Introduction: In just a few weeks now, I’ll be a grandfather. I look forward to it in a way I struggle to articulate. There’s something profoundly humbling about it. You realize that life goes on quite readily without you, that another generation goes away and another generation comes, and a new set of eyes will gaze into my eyes as Papa, and in turn I’ll gaze into her eyes as Lennon, and I’ll wear another hat as a grandfather, and do all I can to love her as I did her mother.
That’s what Solomon wrote about too in one of his most moving passages:
A generation goes, and a generation comes,
but the earth remains forever.
The sun rises, and the sun goes down,
and hastens to the place where it rises (Ecclesiastes 1:4-5).

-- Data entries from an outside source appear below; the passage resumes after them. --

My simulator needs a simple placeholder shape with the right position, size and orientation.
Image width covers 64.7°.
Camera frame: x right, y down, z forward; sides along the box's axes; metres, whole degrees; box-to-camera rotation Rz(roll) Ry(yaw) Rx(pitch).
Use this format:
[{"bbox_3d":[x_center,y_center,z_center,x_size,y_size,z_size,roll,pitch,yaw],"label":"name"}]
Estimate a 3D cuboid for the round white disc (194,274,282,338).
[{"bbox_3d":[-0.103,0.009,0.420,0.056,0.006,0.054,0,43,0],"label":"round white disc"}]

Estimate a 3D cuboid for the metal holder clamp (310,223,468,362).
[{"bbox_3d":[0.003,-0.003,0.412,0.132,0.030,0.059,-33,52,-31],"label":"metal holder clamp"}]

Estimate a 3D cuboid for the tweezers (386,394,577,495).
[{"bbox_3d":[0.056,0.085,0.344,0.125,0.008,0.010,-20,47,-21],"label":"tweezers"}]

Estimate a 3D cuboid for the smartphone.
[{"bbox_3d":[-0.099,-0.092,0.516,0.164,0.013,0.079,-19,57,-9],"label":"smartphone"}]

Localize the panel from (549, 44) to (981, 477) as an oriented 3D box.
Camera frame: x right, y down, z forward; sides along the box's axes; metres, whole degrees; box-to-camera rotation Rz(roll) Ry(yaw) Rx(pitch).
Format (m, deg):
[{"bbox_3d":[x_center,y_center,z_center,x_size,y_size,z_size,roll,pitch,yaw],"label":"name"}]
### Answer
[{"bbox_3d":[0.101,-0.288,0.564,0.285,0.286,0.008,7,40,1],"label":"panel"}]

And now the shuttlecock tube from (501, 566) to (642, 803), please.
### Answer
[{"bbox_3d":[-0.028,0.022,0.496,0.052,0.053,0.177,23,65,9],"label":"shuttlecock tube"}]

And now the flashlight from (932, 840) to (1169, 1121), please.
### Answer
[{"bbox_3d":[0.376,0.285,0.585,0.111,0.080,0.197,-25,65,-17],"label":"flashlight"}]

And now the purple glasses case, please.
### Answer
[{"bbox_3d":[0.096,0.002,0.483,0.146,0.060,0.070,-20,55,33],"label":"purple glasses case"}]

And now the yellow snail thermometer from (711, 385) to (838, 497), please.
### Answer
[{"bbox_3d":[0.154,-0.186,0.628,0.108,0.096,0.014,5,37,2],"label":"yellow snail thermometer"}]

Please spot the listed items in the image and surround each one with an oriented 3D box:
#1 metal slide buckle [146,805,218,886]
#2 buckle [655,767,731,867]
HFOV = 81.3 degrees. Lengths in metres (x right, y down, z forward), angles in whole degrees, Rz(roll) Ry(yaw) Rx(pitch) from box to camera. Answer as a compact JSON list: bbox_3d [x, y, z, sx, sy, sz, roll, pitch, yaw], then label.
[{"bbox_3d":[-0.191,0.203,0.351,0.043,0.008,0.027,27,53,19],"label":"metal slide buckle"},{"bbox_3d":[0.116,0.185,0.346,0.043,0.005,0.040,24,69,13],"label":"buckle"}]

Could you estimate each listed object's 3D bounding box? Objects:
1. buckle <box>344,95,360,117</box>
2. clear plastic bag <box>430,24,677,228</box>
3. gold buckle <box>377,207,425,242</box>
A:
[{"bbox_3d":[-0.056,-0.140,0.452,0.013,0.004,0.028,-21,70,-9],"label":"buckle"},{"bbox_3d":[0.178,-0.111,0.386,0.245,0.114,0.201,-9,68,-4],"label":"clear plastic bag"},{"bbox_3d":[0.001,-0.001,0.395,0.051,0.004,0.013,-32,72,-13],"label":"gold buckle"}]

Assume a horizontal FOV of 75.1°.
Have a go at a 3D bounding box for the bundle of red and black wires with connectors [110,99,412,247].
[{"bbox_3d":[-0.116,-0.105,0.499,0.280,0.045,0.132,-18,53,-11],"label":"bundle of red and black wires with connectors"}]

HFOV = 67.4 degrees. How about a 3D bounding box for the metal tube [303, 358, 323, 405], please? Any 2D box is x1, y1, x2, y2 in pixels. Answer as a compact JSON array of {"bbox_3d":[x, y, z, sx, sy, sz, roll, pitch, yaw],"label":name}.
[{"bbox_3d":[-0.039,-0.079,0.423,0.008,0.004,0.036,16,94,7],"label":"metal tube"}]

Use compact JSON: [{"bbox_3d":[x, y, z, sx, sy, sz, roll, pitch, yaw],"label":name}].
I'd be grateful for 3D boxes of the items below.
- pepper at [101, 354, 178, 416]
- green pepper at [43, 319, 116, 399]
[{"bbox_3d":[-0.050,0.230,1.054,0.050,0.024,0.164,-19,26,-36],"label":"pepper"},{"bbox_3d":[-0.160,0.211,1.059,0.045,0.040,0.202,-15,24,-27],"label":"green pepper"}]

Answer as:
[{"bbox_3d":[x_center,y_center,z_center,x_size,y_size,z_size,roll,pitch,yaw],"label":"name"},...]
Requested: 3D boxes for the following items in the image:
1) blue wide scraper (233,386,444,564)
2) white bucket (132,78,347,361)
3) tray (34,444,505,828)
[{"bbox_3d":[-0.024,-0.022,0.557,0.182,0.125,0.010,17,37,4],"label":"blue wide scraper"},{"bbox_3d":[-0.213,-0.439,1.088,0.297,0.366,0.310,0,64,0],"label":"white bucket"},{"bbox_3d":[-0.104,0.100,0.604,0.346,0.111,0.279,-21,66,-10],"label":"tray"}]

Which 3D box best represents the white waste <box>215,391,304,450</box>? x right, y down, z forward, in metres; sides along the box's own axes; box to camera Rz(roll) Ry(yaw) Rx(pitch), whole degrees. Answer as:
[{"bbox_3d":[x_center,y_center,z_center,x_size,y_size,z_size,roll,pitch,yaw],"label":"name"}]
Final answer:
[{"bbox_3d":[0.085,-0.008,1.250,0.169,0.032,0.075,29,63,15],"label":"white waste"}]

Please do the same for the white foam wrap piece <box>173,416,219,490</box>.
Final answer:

Spiritual Infancy vs. Spiritual Maturity: Towards the end of Paul’s first letter to the church in Corinth, he uses the analogy of infancy to maturity to illustrate God’s command for Christians to be people of depth and discernment:
“Brothers, do not be children in your thinking. Be infants in evil, but in your thinking be mature” (1 Corinthians 14:20).
How clear is that? Crystal. Spiritual infancy vs. spiritual maturity.
We are not to be childish thinkers. We’re to think deeply. We’re to cultivate the life of the mind in order that we may discern the times and know what to do, and then do it.
That’s why the men of Isacchar were lauded, remember? “Of Issachar, men who had understanding of the times, to know what Israel ought to do” (1 Chronicles 12:32).
Yet in many places, it’s spiritual TED Talks with Jesus-y sprinkles. No depth, just talk, talk, talk. It’s blather. And now with AI, it’s often computer-generated prattle.
How much more important is it, therefore, that Christians not be children in our thinking.
We’re to be mature in our thinking, to discern, to practice wisdom.
As Spurgeon wrote, “Discernment is not simply a matter of telling the difference between what is right and wrong; rather it is the difference between right and almost right.”